Meditation and addiction are opposites when viewed in the light of meditation being an opportunity to check in with one’s self in the here and now, whereas addiction causes one to check out from the here and now. For those in addiction recovery, incorporating meditation and mindfulness in one’s everyday life is extremely beneficial in aiding one’s return to self and successful sobriety.
Recovery from addiction or health-harming behaviours is a process. To remain healthy, those in recovery need to examine their past, acknowledge mistakes that have been made, view who they are non-judgementally and lead a new life free from toxic habits. While these changes are for the better, they can also be overwhelming. Particularly for those in early recovery, feelings of stress, anxiety, and depression often accompany one’s thoughts early in the journey to sobriety.

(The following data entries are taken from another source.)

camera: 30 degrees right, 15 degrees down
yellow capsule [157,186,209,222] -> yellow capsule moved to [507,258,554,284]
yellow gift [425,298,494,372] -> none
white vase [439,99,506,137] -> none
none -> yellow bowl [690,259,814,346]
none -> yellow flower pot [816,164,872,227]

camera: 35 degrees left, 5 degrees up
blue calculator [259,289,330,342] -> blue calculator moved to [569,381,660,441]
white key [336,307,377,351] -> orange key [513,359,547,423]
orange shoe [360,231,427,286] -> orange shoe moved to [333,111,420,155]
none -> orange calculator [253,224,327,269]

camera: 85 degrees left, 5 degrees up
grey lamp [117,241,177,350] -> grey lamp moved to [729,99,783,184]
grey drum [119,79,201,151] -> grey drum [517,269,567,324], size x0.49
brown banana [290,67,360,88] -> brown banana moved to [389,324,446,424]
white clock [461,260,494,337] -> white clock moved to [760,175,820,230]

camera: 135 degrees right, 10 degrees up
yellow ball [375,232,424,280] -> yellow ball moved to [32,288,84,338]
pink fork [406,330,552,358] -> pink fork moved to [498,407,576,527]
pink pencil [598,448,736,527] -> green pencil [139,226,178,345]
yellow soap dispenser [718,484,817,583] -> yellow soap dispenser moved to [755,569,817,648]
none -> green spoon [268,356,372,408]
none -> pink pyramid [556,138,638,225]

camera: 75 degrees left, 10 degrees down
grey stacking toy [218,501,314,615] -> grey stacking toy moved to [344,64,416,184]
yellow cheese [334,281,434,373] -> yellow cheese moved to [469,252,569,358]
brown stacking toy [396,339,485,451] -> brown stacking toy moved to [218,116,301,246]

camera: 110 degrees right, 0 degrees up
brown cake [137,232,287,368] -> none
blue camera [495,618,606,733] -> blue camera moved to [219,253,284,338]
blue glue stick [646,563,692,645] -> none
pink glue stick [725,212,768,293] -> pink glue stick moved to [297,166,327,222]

Fortunately, meditation or the practice of mindfulness can help alleviate these negative feelings and help those in recovery maintain a degree of emotional balance. Being mindful through meditation allows us the opportunity to develop the capacity to see clearly the negative emotions and feelings of inadequacy we have about ourselves for what they are so that we can let go and release ourselves from this unnecessary and self-inflicted suffering.
Mindfulness is about experiencing the present moment, the now.
Being mindful is concentrating on the immediate without the interference of past memories or anticipation of the future getting in the way. As a non-judgemental form of observation, meditation brings about self-awareness and cultivates the habit of being aware of one’s thoughts, feelings, and emotions, but not allowing them to carry us off into a vortex of thought. Instead, we simply view them as they are and come back to concentrating on the present.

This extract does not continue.